### DESCRIPTION OF THE TASK
Copy the following items word for word, leaving out the pictures.

### RAW DATA
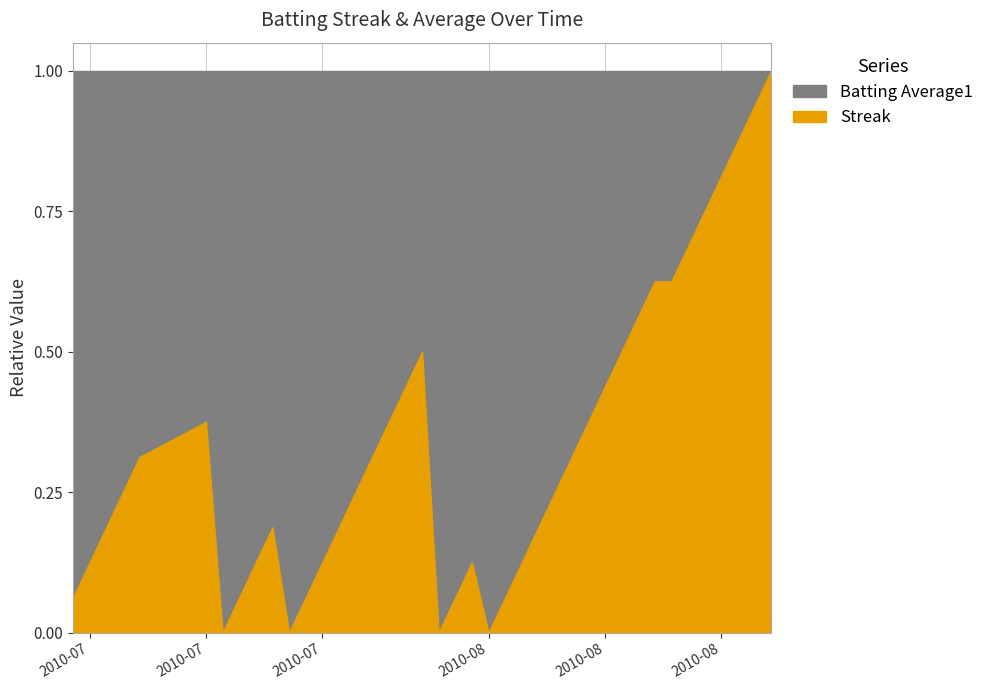

At how many categories does at least one series exceed 14?

2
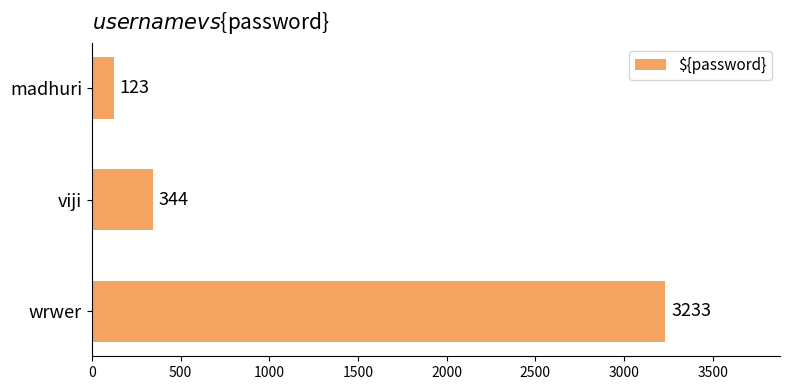

Is it true that the value at wrwer is 5397?

False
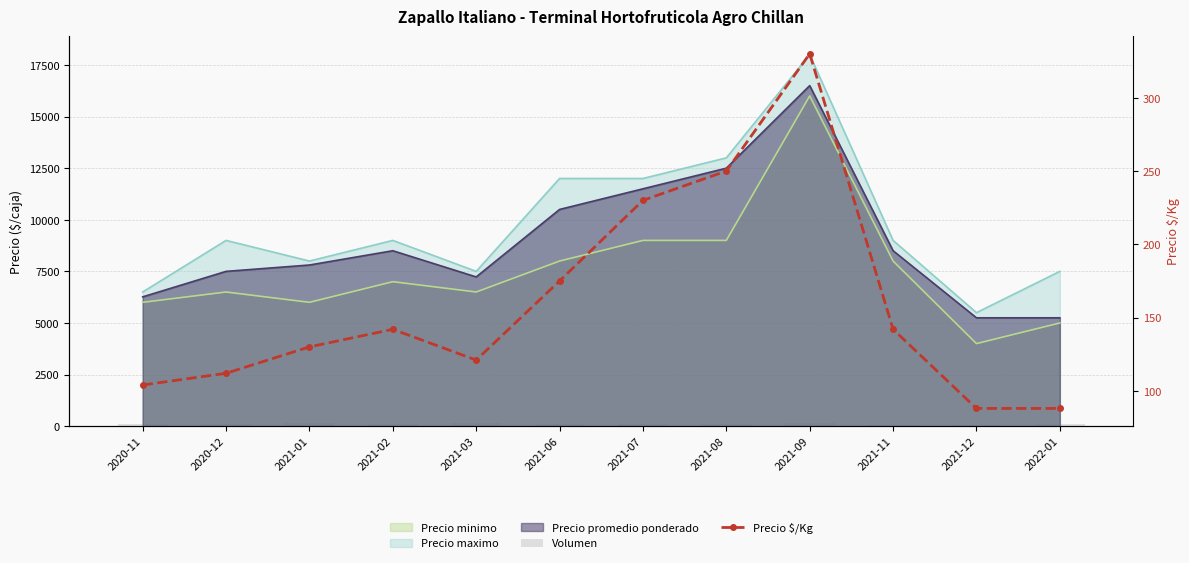

List the labels in order of Volumen value, smallest first.

2021-12, 2021-11, 2020-11, 2020-12, 2021-02, 2021-06, 2021-07, 2021-08, 2022-01, 2021-01, 2021-03, 2021-09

### EXERCISE OUTPUT
At how many categories does at least one series exceed 14?

2

Is it true that the value at wrwer is 5397?

False

List the labels in order of Volumen value, smallest first.

2021-12, 2021-11, 2020-11, 2020-12, 2021-02, 2021-06, 2021-07, 2021-08, 2022-01, 2021-01, 2021-03, 2021-09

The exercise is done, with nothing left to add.